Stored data

- Opening Delimiter -

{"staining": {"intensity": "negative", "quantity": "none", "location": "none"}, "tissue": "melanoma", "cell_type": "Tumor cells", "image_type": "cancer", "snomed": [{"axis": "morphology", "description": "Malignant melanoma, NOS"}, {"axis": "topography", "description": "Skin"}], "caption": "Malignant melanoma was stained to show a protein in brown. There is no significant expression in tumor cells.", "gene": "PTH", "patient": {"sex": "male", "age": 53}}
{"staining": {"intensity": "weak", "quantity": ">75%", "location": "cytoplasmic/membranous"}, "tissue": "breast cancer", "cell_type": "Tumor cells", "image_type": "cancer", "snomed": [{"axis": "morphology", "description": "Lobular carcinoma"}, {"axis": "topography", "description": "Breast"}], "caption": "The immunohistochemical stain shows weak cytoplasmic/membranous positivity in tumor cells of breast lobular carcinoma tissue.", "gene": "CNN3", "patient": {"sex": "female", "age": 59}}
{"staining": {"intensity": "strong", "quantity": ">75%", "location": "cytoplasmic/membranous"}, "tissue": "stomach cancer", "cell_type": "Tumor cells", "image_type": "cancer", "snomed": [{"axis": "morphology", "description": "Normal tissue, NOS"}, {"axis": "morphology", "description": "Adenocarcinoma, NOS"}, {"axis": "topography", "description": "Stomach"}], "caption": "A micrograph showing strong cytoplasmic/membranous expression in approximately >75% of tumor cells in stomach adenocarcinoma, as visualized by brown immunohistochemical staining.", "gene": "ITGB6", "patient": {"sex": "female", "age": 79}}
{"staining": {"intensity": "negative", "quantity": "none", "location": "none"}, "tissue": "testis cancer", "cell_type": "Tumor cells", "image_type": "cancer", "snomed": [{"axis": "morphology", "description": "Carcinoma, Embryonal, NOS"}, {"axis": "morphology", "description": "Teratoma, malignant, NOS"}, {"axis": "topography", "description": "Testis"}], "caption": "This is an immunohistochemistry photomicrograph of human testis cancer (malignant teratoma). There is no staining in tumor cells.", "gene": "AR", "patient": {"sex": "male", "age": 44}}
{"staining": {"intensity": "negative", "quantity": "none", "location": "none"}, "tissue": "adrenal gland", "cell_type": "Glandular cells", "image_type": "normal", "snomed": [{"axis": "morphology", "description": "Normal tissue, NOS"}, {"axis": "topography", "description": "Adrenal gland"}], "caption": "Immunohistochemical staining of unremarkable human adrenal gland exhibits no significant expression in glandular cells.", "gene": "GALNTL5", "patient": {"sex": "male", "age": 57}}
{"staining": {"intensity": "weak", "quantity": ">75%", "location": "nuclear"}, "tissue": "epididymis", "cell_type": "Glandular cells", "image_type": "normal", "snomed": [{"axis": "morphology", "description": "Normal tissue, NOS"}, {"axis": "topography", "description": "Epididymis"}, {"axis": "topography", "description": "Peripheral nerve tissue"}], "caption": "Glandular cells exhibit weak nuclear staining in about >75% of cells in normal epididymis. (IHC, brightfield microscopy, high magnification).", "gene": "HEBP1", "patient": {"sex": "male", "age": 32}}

- Closing Delimiter -

Every line above needs to be retyped exactly.

### Solution for this exercise
{"staining": {"intensity": "negative", "quantity": "none", "location": "none"}, "tissue": "melanoma", "cell_type": "Tumor cells", "image_type": "cancer", "snomed": [{"axis": "morphology", "description": "Malignant melanoma, NOS"}, {"axis": "topography", "description": "Skin"}], "caption": "Malignant melanoma was stained to show a protein in brown. There is no significant expression in tumor cells.", "gene": "PTH", "patient": {"sex": "male", "age": 53}}
{"staining": {"intensity": "weak", "quantity": ">75%", "location": "cytoplasmic/membranous"}, "tissue": "breast cancer", "cell_type": "Tumor cells", "image_type": "cancer", "snomed": [{"axis": "morphology", "description": "Lobular carcinoma"}, {"axis": "topography", "description": "Breast"}], "caption": "The immunohistochemical stain shows weak cytoplasmic/membranous positivity in tumor cells of breast lobular carcinoma tissue.", "gene": "CNN3", "patient": {"sex": "female", "age": 59}}
{"staining": {"intensity": "strong", "quantity": ">75%", "location": "cytoplasmic/membranous"}, "tissue": "stomach cancer", "cell_type": "Tumor cells", "image_type": "cancer", "snomed": [{"axis": "morphology", "description": "Normal tissue, NOS"}, {"axis": "morphology", "description": "Adenocarcinoma, NOS"}, {"axis": "topography", "description": "Stomach"}], "caption": "A micrograph showing strong cytoplasmic/membranous expression in approximately >75% of tumor cells in stomach adenocarcinoma, as visualized by brown immunohistochemical staining.", "gene": "ITGB6", "patient": {"sex": "female", "age": 79}}
{"staining": {"intensity": "negative", "quantity": "none", "location": "none"}, "tissue": "testis cancer", "cell_type": "Tumor cells", "image_type": "cancer", "snomed": [{"axis": "morphology", "description": "Carcinoma, Embryonal, NOS"}, {"axis": "morphology", "description": "Teratoma, malignant, NOS"}, {"axis": "topography", "description": "Testis"}], "caption": "This is an immunohistochemistry photomicrograph of human testis cancer (malignant teratoma). There is no staining in tumor cells.", "gene": "AR", "patient": {"sex": "male", "age": 44}}
{"staining": {"intensity": "negative", "quantity": "none", "location": "none"}, "tissue": "adrenal gland", "cell_type": "Glandular cells", "image_type": "normal", "snomed": [{"axis": "morphology", "description": "Normal tissue, NOS"}, {"axis": "topography", "description": "Adrenal gland"}], "caption": "Immunohistochemical staining of unremarkable human adrenal gland exhibits no significant expression in glandular cells.", "gene": "GALNTL5", "patient": {"sex": "male", "age": 57}}
{"staining": {"intensity": "weak", "quantity": ">75%", "location": "nuclear"}, "tissue": "epididymis", "cell_type": "Glandular cells", "image_type": "normal", "snomed": [{"axis": "morphology", "description": "Normal tissue, NOS"}, {"axis": "topography", "description": "Epididymis"}, {"axis": "topography", "description": "Peripheral nerve tissue"}], "caption": "Glandular cells exhibit weak nuclear staining in about >75% of cells in normal epididymis. (IHC, brightfield microscopy, high magnification).", "gene": "HEBP1", "patient": {"sex": "male", "age": 32}}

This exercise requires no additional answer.